Bei der Wien-Wahl am 27. April werden Landtag und Gemeinderat gewählt, aber auch über ihre Bezirksvertreter:innen stimmen die Wiener:innen ab. Bezirkskaiser oder vorwiegend Titel ohne Mittel – was sind die Bezirksvorsteher:innen eigentlich?


Nicht nur die Spitzenkandidat:innen der Parteien, die um den Einzug ins Wiener Rathaus rittern, lächeln derzeit in der Bundeshauptstadt von vielen Wahlplakaten. Dazwischen hängen auch Werbebotschaften mit Bildern von Menschen, die in der Regel nur kennt, wer im jeweiligen Bezirk lebt: Es posieren die Bezirksvorsteher:innen – oder jene, die das werden wollen.

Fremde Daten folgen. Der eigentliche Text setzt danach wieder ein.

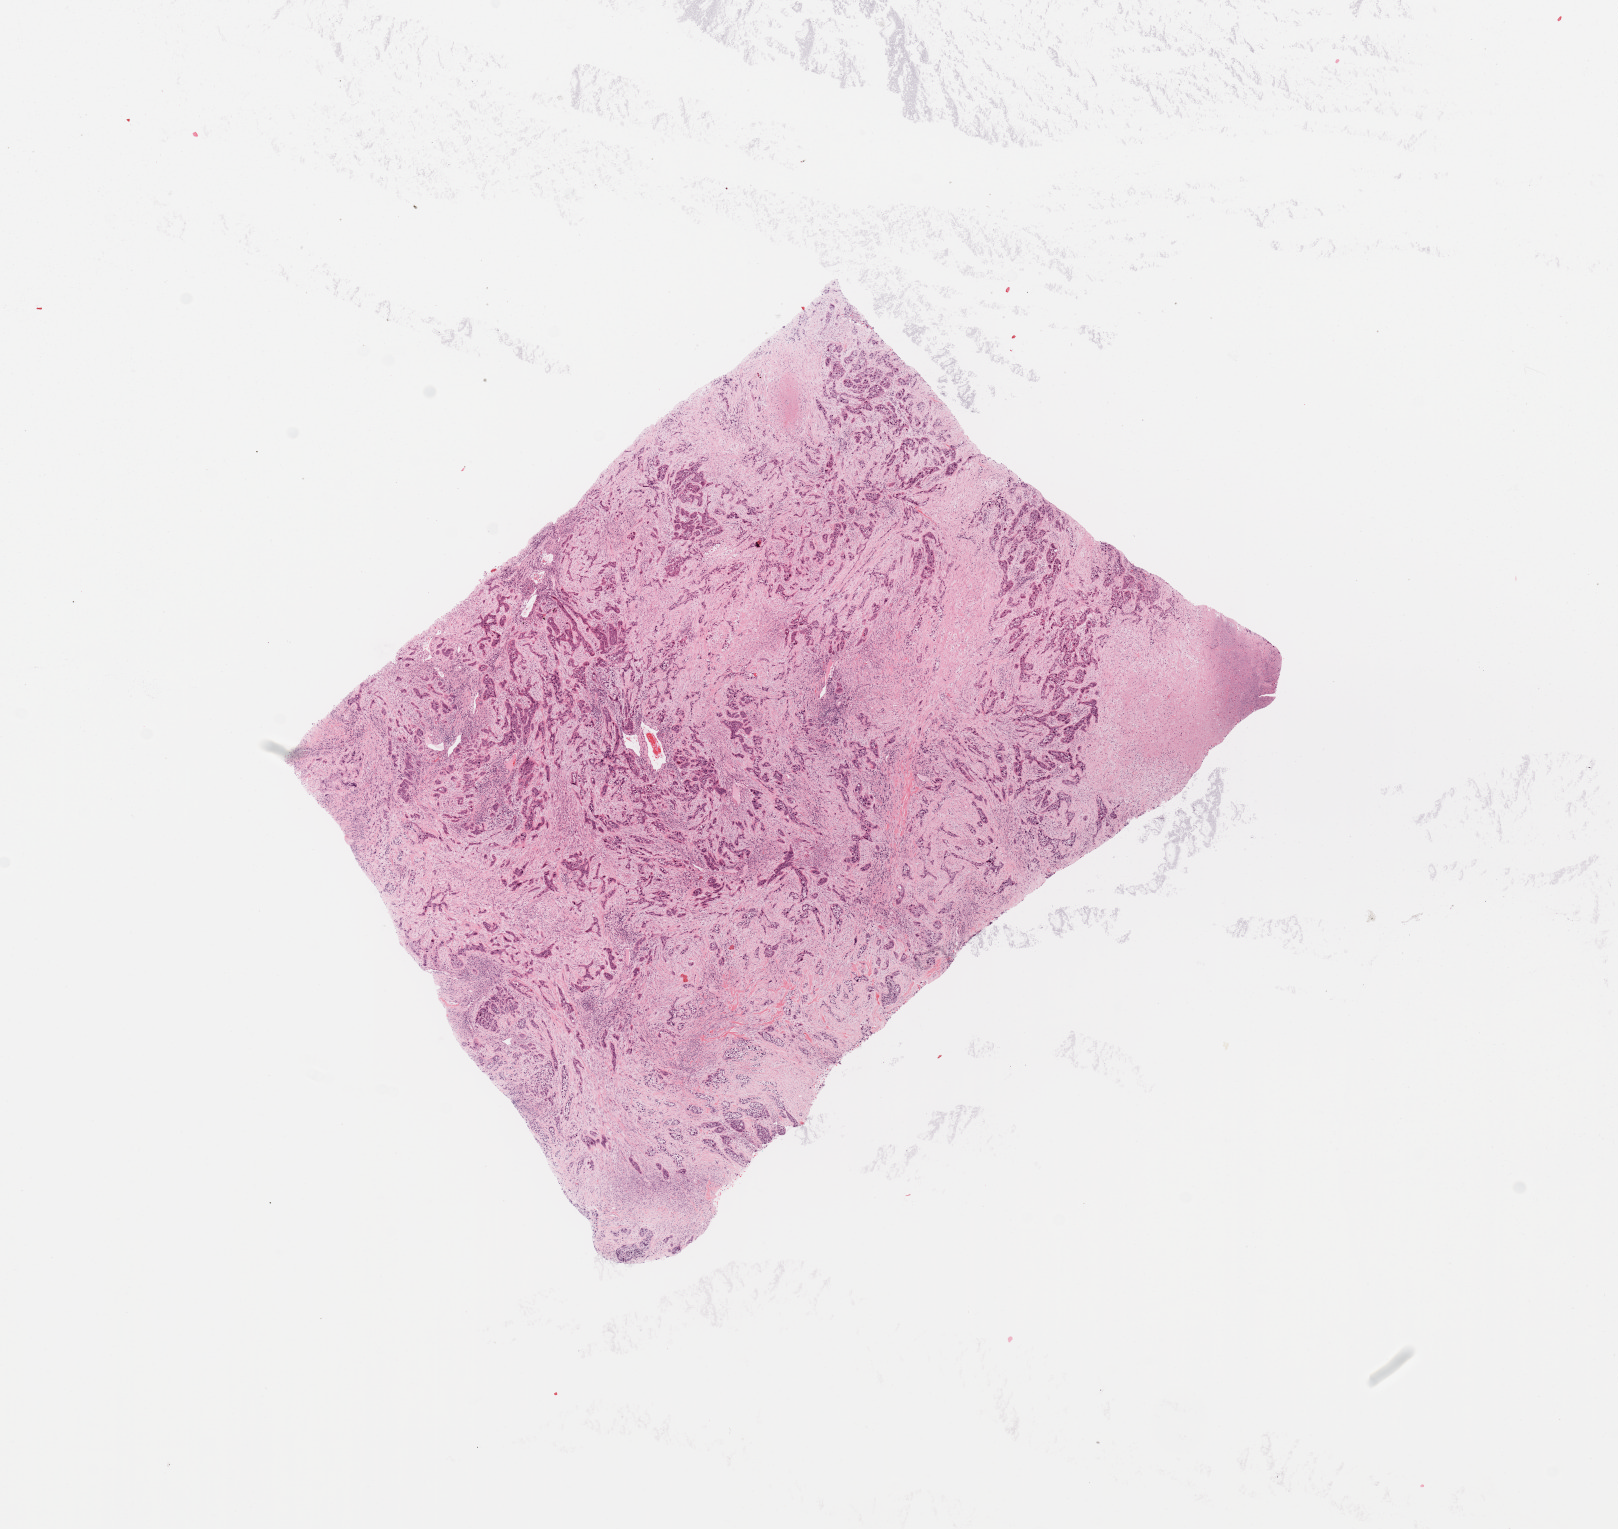
Whole-slide histology image, Hematoxylin and eosin (H&E) stained, whole scanned area (about 12.8 x 12.1 mm, slide scanned at 20x) shown as a low-resolution overview, tumour tissue sample, sampled site: lung. 66-year-old male patient. Histologic grade: G3 (poorly differentiated). Slide review estimates, as recorded: tumour nuclei 50%, necrosis 5%.
Diagnosis: Adenocarcinoma, NOS. Primary tumour site (as recorded): right upper lobe. AJCC pathologic stage: IIA.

Sie sind – fast – ein österreichisches Unikum, lediglich in Graz gibt es die Funktion auch, allerdings in etwas anderer Ausgestaltung. Die Bezirksbürgermeister:innen in Deutschland sind wieder etwas anderes. Gewählt werden die Bezirksvorsteher:innen von den Wiener:innen ebenso wie der oder die Bürgermeister:in indirekt. In der Bezirksvertretung sitzen je nach Bezirksgröße 40 bis 60 Personen, formal hat die bei der Bezirksvertretungswahl stimmenstärkste Partei das Nominierungsrecht für den oder die Bezirksvorsteher:in. Das war bei der Wahl 2020 in 17 der 23 Wiener Bezirke die SPÖ, drei Bezirksvorsteher:innen stellte die ÖVP, drei stellten die Grünen.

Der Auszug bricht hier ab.